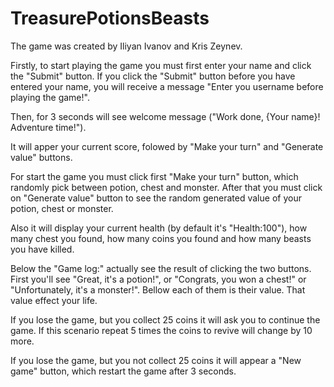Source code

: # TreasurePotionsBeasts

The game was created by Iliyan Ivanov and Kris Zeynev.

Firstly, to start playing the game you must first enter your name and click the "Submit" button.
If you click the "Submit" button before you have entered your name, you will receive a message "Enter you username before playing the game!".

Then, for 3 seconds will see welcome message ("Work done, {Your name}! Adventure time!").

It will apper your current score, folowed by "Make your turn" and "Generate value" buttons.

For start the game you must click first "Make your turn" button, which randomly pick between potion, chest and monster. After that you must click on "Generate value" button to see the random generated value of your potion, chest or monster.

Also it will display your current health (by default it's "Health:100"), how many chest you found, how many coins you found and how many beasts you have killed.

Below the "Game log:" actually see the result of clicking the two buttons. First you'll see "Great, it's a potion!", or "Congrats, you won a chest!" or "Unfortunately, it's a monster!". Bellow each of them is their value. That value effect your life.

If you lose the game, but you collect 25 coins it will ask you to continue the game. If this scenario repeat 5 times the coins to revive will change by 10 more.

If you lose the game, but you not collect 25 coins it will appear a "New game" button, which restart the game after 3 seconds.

......

Task goal:
Reproduce every item above word for word, leaving out the pictures.

Output:
Source code

: # TreasurePotionsBeasts

The game was created by Iliyan Ivanov and Kris Zeynev.

Firstly, to start playing the game you must first enter your name and click the "Submit" button.
If you click the "Submit" button before you have entered your name, you will receive a message "Enter you username before playing the game!".

Then, for 3 seconds will see welcome message ("Work done, {Your name}! Adventure time!").

It will apper your current score, folowed by "Make your turn" and "Generate value" buttons.

For start the game you must click first "Make your turn" button, which randomly pick between potion, chest and monster. After that you must click on "Generate value" button to see the random generated value of your potion, chest or monster.

Also it will display your current health (by default it's "Health:100"), how many chest you found, how many coins you found and how many beasts you have killed.

Below the "Game log:" actually see the result of clicking the two buttons. First you'll see "Great, it's a potion!", or "Congrats, you won a chest!" or "Unfortunately, it's a monster!". Bellow each of them is their value. That value effect your life.

If you lose the game, but you collect 25 coins it will ask you to continue the game. If this scenario repeat 5 times the coins to revive will change by 10 more.

If you lose the game, but you not collect 25 coins it will appear a "New game" button, which restart the game after 3 seconds.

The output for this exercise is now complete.